Data shown: Begin

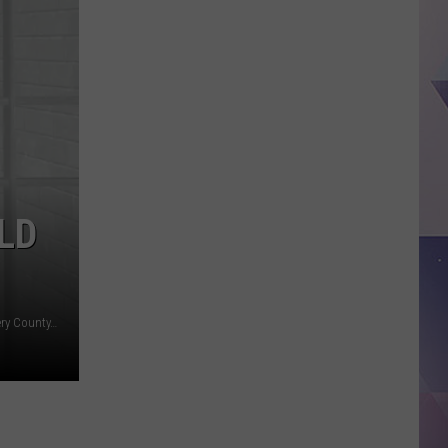
ISD
Tightens
Stadium
Security
With
New
Screening,
Clear
Bag
LD
Policy
Canva, Constable Ryan Gable, Pct. 3 Constable, Montgomery County, TX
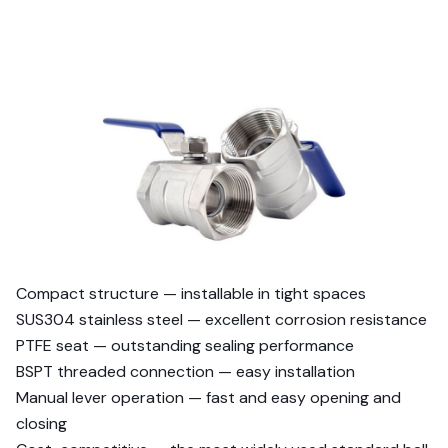
Compact structure — installable in tight spaces
SUS304 stainless steel — excellent corrosion resistance
PTFE seat — outstanding sealing performance
BSPT threaded connection — easy installation
Manual lever operation — fast and easy opening and
closing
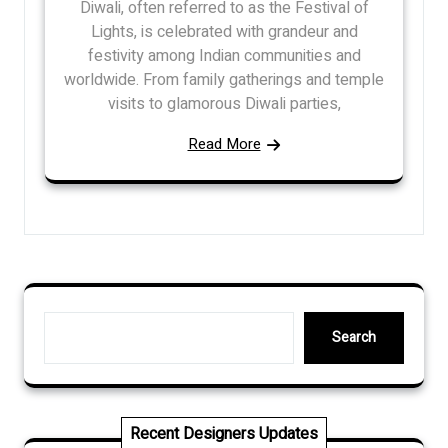
Diwali, often referred to as the Festival of
Lights, is celebrated with grandeur and
festivity among Indian communities and
worldwide. From family gatherings and temple
visits to glamorous Diwali parties,
Read More
Search
Search
Recent Designers Updates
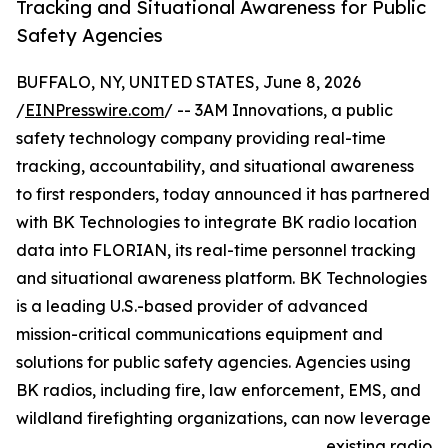
Tracking and Situational Awareness for Public
Safety Agencies
BUFFALO, NY, UNITED STATES, June 8, 2026
/
EINPresswire.com
/ -- 3AM Innovations, a public
safety technology company providing real-time
tracking, accountability, and situational awareness
to first responders, today announced it has partnered
with BK Technologies to integrate BK radio location
data into FLORIAN, its real-time personnel tracking
and situational awareness platform. BK Technologies
is a leading U.S.-based provider of advanced
mission-critical communications equipment and
solutions for public safety agencies. Agencies using
BK radios, including fire, law enforcement, EMS, and
wildland firefighting organizations, can now leverage
existing radio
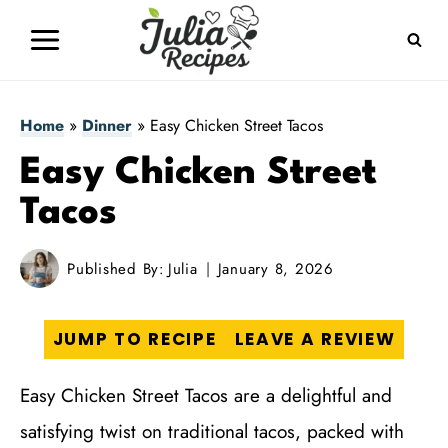
Skip
to
content
Home
»
Dinner
»
Easy Chicken Street Tacos
Easy Chicken Street
Tacos
Published By:
Julia
January 8, 2026
JUMP TO RECIPE
LEAVE A REVIEW
Easy Chicken Street Tacos are a delightful and
satisfying twist on traditional tacos, packed with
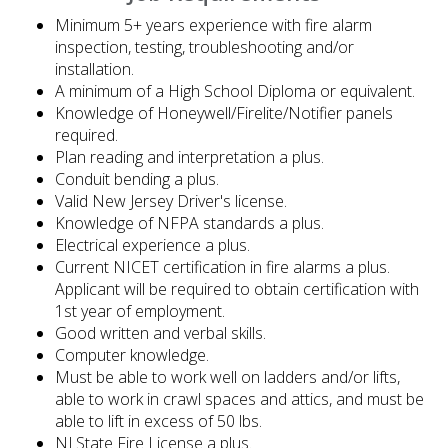
Minimum 5+ years experience with fire alarm
inspection, testing, troubleshooting and/or
installation.
A minimum of a High School Diploma or equivalent.
Knowledge of Honeywell/Firelite/Notifier panels
required.
Plan reading and interpretation a plus.
Conduit bending a plus.
Valid New Jersey Driver's license.
Knowledge of NFPA standards a plus.
Electrical experience a plus.
Current NICET certification in fire alarms a plus.
Applicant will be required to obtain certification with
1st year of employment.
Good written and verbal skills.
Computer knowledge.
Must be able to work well on ladders and/or lifts,
able to work in crawl spaces and attics, and must be
able to lift in excess of 50 lbs.
NJ State Fire License a plus.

Data shown: End

Reproduce the text of the rows word for word, beginning at the top and ending with the line that contains "satisfying twist on". Leave the pictures out of your answer.

ISD
Tightens
Stadium
Security
With
New
Screening,
Clear
Bag
LD
Policy
Canva, Constable Ryan Gable, Pct. 3 Constable, Montgomery County, TX
Compact structure — installable in tight spaces
SUS304 stainless steel — excellent corrosion resistance
PTFE seat — outstanding sealing performance
BSPT threaded connection — easy installation
Manual lever operation — fast and easy opening and
closing
Diwali, often referred to as the Festival of
Lights, is celebrated with grandeur and
festivity among Indian communities and
worldwide. From family gatherings and temple
visits to glamorous Diwali parties,
Read More
Search
Search
Recent Designers Updates
Tracking and Situational Awareness for Public
Safety Agencies
BUFFALO, NY, UNITED STATES, June 8, 2026
/
EINPresswire.com
/ -- 3AM Innovations, a public
safety technology company providing real-time
tracking, accountability, and situational awareness
to first responders, today announced it has partnered
with BK Technologies to integrate BK radio location
data into FLORIAN, its real-time personnel tracking
and situational awareness platform. BK Technologies
is a leading U.S.-based provider of advanced
mission-critical communications equipment and
solutions for public safety agencies. Agencies using
BK radios, including fire, law enforcement, EMS, and
wildland firefighting organizations, can now leverage
existing radio
Skip
to
content
Home
»
Dinner
»
Easy Chicken Street Tacos
Easy Chicken Street
Tacos
Published By:
Julia
January 8, 2026
JUMP TO RECIPE
LEAVE A REVIEW
Easy Chicken Street Tacos are a delightful and
satisfying twist on traditional tacos, packed with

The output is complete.